Rather than send them to a landfill to die, all three of those companies try to squeeze one last nickel out of their sales potential, but in totally different ways and only one gets those items as close to the consumer as possible.
Amazon and Walmart sell pallets (“lots”) of overstock or damaged items sourced from their own inventory or aggregated from other sellers’ inventory.
As far as Amazon is concerned, the company’s current liquidation effort is a beta test where everything for sale is overstock, meaning it is new and unopened, but still sold in bulk. However, there are probably not too many people who want to buy a pallet of microwaves or toys or have the space to put one in if they did.
Then, there’s Target. Target has gone the liquidation – or salvage store – route instead of the pallet route.
After the company gives products one last chance through its regular “clearance cycle,” it then sends the remaining unsold items to more consumer-accessible, walk-in stores suc
h as Tuesday Morning, Goodwill, That’s Cheap, Ollie’s, Falling Prices, and Salvation Army stores.
What and where are these Target deals?
Rather-Be-Shopping’s Kyle James – who earlier clued ConsumerAffairs in on the inside secrets of retailers like Costco and Walmart – decided to dig as deep as he could to figure out how consumers can take advantage of Target’s salvage effort.
The most important thing James wanted to know was exactly where someone could go to find these deals.

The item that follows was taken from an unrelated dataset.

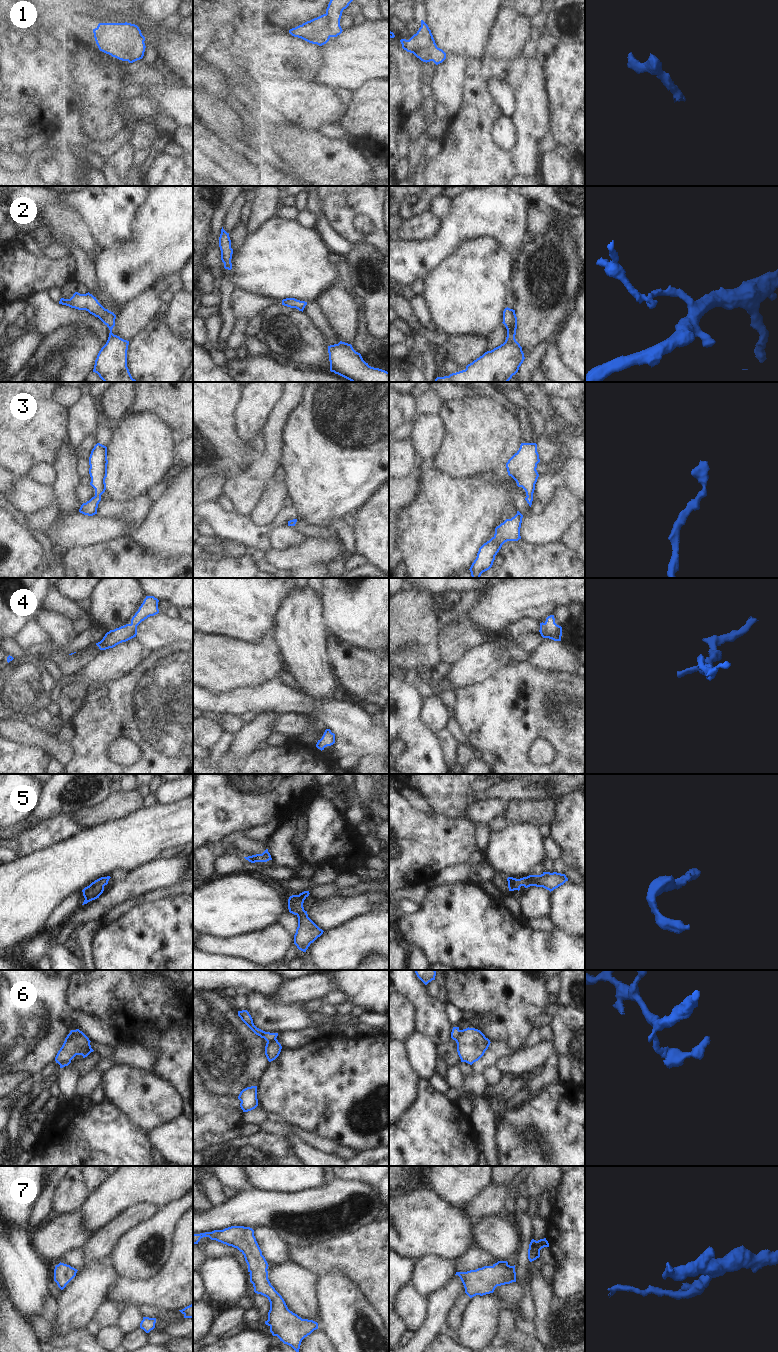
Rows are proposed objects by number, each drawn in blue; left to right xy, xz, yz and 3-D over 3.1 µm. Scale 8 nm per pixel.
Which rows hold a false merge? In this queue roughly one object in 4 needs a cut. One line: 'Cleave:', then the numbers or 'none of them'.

James lucked upon a comprehensive list from Aubrey Swan of Target salvage stores broken down by state and city.
They’re in larger markets like Birmingham and Chicago, as well as mid-size cities such as Roanoke, Va., and Fort Myers, Fla., but small towns, too — like Rochester, Mich., and New Paris, Ind.
In addition to Swan’s list, James suggests that the out-and-out best way to find a Target salvage store near you is by going to your local Target and asking the manager or an associate.
“Most employees who know where they send liquidation stuff are more than happy to tell you where it ends up,” he said.
As for what a discount shopper can find, James said that when he visited one of the salvage stores where Target sent its unsold items, he found furniture, bedding, home decor, toys, seasonal decor, and kitchen items – both Target’s own branded products but name brands, too.
“When I compared the prices on the Target app, the savings were in the 40% – 75% range,” he said.
But he warned deal searchers that they need to keep in mind that the point of liquidation-centered stores is to get rid of excess inventory on products that shoppers aren’t exactly breaking the doors down to get.
“Therefore, don’t expect to find the hottest electronic device here,” he concluded.